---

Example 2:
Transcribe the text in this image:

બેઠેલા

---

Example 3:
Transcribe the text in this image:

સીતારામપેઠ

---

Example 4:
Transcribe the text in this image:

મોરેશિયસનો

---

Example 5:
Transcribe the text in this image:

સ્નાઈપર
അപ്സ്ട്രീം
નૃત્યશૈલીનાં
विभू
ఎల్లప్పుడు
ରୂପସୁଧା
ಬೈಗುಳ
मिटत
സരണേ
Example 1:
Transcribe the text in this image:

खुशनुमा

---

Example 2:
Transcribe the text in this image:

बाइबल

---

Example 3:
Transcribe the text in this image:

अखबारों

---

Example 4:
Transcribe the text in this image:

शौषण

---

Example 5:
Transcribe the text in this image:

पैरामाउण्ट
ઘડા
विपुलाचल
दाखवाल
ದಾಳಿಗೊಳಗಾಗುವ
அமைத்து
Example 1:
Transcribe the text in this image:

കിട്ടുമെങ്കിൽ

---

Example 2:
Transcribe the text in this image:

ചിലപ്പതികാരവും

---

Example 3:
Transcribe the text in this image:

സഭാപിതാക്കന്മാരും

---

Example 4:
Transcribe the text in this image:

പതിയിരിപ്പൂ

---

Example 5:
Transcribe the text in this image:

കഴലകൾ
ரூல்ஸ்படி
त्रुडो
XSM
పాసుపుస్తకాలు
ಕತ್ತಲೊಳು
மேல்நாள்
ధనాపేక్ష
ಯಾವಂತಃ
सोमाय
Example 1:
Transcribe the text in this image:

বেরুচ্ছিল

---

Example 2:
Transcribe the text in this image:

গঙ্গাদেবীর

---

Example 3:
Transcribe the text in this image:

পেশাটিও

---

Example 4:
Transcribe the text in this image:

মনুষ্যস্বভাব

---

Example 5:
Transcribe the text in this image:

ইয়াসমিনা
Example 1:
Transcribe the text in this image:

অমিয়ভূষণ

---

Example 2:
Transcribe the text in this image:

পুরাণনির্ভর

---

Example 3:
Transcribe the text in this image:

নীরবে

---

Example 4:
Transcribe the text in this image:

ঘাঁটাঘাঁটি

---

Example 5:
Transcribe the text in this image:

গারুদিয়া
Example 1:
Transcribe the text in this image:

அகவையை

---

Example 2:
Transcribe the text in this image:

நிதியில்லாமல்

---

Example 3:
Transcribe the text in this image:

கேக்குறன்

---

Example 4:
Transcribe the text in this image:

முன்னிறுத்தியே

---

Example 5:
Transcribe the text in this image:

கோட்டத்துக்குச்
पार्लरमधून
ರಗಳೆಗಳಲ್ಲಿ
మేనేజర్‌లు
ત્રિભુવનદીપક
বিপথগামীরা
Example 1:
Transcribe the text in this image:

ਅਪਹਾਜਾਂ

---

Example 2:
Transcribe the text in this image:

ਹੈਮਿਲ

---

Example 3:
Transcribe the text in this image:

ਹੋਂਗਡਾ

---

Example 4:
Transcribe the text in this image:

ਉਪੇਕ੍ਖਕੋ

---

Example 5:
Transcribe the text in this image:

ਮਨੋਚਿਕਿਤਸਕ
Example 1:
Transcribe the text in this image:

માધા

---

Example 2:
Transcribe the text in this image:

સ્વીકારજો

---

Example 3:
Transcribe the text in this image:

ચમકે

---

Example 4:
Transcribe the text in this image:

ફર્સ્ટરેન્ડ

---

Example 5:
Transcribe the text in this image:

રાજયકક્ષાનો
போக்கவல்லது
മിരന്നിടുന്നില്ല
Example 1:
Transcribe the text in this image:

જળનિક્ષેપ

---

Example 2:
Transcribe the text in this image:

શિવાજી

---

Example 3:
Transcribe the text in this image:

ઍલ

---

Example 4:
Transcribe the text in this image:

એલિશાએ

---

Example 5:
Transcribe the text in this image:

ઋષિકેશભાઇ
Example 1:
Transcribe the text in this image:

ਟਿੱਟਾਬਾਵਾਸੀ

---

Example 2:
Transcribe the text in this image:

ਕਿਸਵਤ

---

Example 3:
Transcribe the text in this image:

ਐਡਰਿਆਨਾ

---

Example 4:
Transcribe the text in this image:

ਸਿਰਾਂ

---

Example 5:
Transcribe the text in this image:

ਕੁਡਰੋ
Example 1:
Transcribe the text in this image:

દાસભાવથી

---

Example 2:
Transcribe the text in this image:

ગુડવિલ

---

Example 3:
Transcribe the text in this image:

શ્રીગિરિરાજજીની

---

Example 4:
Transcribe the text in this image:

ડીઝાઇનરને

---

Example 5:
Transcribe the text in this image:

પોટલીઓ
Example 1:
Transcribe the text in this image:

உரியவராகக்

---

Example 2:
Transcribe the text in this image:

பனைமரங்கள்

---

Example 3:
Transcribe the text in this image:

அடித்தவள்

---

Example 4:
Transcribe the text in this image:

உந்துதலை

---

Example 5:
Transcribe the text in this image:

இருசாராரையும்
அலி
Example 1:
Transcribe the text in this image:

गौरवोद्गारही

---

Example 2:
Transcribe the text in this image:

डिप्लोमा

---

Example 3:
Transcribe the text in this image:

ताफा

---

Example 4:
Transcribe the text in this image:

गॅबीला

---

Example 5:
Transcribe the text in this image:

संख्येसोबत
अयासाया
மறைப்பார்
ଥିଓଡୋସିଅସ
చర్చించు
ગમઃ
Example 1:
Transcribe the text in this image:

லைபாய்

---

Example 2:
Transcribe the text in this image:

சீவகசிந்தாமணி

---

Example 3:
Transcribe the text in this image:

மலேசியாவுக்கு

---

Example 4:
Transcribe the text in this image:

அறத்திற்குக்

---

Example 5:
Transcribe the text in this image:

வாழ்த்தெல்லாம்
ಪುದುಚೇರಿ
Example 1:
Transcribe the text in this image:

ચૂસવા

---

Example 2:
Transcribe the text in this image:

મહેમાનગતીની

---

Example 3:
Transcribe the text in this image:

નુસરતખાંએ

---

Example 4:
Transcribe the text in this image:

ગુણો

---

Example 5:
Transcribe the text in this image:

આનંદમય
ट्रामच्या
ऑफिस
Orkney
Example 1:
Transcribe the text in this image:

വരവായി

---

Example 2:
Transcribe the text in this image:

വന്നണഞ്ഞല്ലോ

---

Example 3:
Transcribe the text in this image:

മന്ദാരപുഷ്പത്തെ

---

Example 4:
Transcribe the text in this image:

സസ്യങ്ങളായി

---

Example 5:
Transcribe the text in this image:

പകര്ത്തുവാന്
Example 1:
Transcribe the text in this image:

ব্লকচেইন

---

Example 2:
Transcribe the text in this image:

> _Action item_
Extract all of the data above and output it character for character.

> _Answer space_
---

Example 2:
Transcribe the text in this image:

બેઠેલા

---

Example 3:
Transcribe the text in this image:

સીતારામપેઠ

---

Example 4:
Transcribe the text in this image:

મોરેશિયસનો

---

Example 5:
Transcribe the text in this image:

સ્નાઈપર
അപ്സ്ട്രീം
નૃત્યશૈલીનાં
विभू
ఎల్లప్పుడు
ରୂପସୁଧା
ಬೈಗುಳ
मिटत
സരണേ
Example 1:
Transcribe the text in this image:

खुशनुमा

---

Example 2:
Transcribe the text in this image:

बाइबल

---

Example 3:
Transcribe the text in this image:

अखबारों

---

Example 4:
Transcribe the text in this image:

शौषण

---

Example 5:
Transcribe the text in this image:

पैरामाउण्ट
ઘડા
विपुलाचल
दाखवाल
ದಾಳಿಗೊಳಗಾಗುವ
அமைத்து
Example 1:
Transcribe the text in this image:

കിട്ടുമെങ്കിൽ

---

Example 2:
Transcribe the text in this image:

ചിലപ്പതികാരവും

---

Example 3:
Transcribe the text in this image:

സഭാപിതാക്കന്മാരും

---

Example 4:
Transcribe the text in this image:

പതിയിരിപ്പൂ

---

Example 5:
Transcribe the text in this image:

കഴലകൾ
ரூல்ஸ்படி
त्रुडो
XSM
పాసుపుస్తకాలు
ಕತ್ತಲೊಳು
மேல்நாள்
ధనాపేక్ష
ಯಾವಂತಃ
सोमाय
Example 1:
Transcribe the text in this image:

বেরুচ্ছিল

---

Example 2:
Transcribe the text in this image:

গঙ্গাদেবীর

---

Example 3:
Transcribe the text in this image:

পেশাটিও

---

Example 4:
Transcribe the text in this image:

মনুষ্যস্বভাব

---

Example 5:
Transcribe the text in this image:

ইয়াসমিনা
Example 1:
Transcribe the text in this image:

অমিয়ভূষণ

---

Example 2:
Transcribe the text in this image:

পুরাণনির্ভর

---

Example 3:
Transcribe the text in this image:

নীরবে

---

Example 4:
Transcribe the text in this image:

ঘাঁটাঘাঁটি

---

Example 5:
Transcribe the text in this image:

গারুদিয়া
Example 1:
Transcribe the text in this image:

அகவையை

---

Example 2:
Transcribe the text in this image:

நிதியில்லாமல்

---

Example 3:
Transcribe the text in this image:

கேக்குறன்

---

Example 4:
Transcribe the text in this image:

முன்னிறுத்தியே

---

Example 5:
Transcribe the text in this image:

கோட்டத்துக்குச்
पार्लरमधून
ರಗಳೆಗಳಲ್ಲಿ
మేనేజర్‌లు
ત્રિભુવનદીપક
বিপথগামীরা
Example 1:
Transcribe the text in this image:

ਅਪਹਾਜਾਂ

---

Example 2:
Transcribe the text in this image:

ਹੈਮਿਲ

---

Example 3:
Transcribe the text in this image:

ਹੋਂਗਡਾ

---

Example 4:
Transcribe the text in this image:

ਉਪੇਕ੍ਖਕੋ

---

Example 5:
Transcribe the text in this image:

ਮਨੋਚਿਕਿਤਸਕ
Example 1:
Transcribe the text in this image:

માધા

---

Example 2:
Transcribe the text in this image:

સ્વીકારજો

---

Example 3:
Transcribe the text in this image:

ચમકે

---

Example 4:
Transcribe the text in this image:

ફર્સ્ટરેન્ડ

---

Example 5:
Transcribe the text in this image:

રાજયકક્ષાનો
போக்கவல்லது
മിരന്നിടുന്നില്ല
Example 1:
Transcribe the text in this image:

જળનિક્ષેપ

---

Example 2:
Transcribe the text in this image:

શિવાજી

---

Example 3:
Transcribe the text in this image:

ઍલ

---

Example 4:
Transcribe the text in this image:

એલિશાએ

---

Example 5:
Transcribe the text in this image:

ઋષિકેશભાઇ
Example 1:
Transcribe the text in this image:

ਟਿੱਟਾਬਾਵਾਸੀ

---

Example 2:
Transcribe the text in this image:

ਕਿਸਵਤ

---

Example 3:
Transcribe the text in this image:

ਐਡਰਿਆਨਾ

---

Example 4:
Transcribe the text in this image:

ਸਿਰਾਂ

---

Example 5:
Transcribe the text in this image:

ਕੁਡਰੋ
Example 1:
Transcribe the text in this image:

દાસભાવથી

---

Example 2:
Transcribe the text in this image:

ગુડવિલ

---

Example 3:
Transcribe the text in this image:

શ્રીગિરિરાજજીની

---

Example 4:
Transcribe the text in this image:

ડીઝાઇનરને

---

Example 5:
Transcribe the text in this image:

પોટલીઓ
Example 1:
Transcribe the text in this image:

உரியவராகக்

---

Example 2:
Transcribe the text in this image:

பனைமரங்கள்

---

Example 3:
Transcribe the text in this image:

அடித்தவள்

---

Example 4:
Transcribe the text in this image:

உந்துதலை

---

Example 5:
Transcribe the text in this image:

இருசாராரையும்
அலி
Example 1:
Transcribe the text in this image:

गौरवोद्गारही

---

Example 2:
Transcribe the text in this image:

डिप्लोमा

---

Example 3:
Transcribe the text in this image:

ताफा

---

Example 4:
Transcribe the text in this image:

गॅबीला

---

Example 5:
Transcribe the text in this image:

संख्येसोबत
अयासाया
மறைப்பார்
ଥିଓଡୋସିଅସ
చర్చించు
ગમઃ
Example 1:
Transcribe the text in this image:

லைபாய்

---

Example 2:
Transcribe the text in this image:

சீவகசிந்தாமணி

---

Example 3:
Transcribe the text in this image:

மலேசியாவுக்கு

---

Example 4:
Transcribe the text in this image:

அறத்திற்குக்

---

Example 5:
Transcribe the text in this image:

வாழ்த்தெல்லாம்
ಪುದುಚೇರಿ
Example 1:
Transcribe the text in this image:

ચૂસવા

---

Example 2:
Transcribe the text in this image:

મહેમાનગતીની

---

Example 3:
Transcribe the text in this image:

નુસરતખાંએ

---

Example 4:
Transcribe the text in this image:

ગુણો

---

Example 5:
Transcribe the text in this image:

આનંદમય
ट्रामच्या
ऑफिस
Orkney
Example 1:
Transcribe the text in this image:

വരവായി

---

Example 2:
Transcribe the text in this image:

വന്നണഞ്ഞല്ലോ

---

Example 3:
Transcribe the text in this image:

മന്ദാരപുഷ്പത്തെ

---

Example 4:
Transcribe the text in this image:

സസ്യങ്ങളായി

---

Example 5:
Transcribe the text in this image:

പകര്ത്തുവാന്
Example 1:
Transcribe the text in this image:

ব্লকচেইন

---

Example 2:
Transcribe the text in this image:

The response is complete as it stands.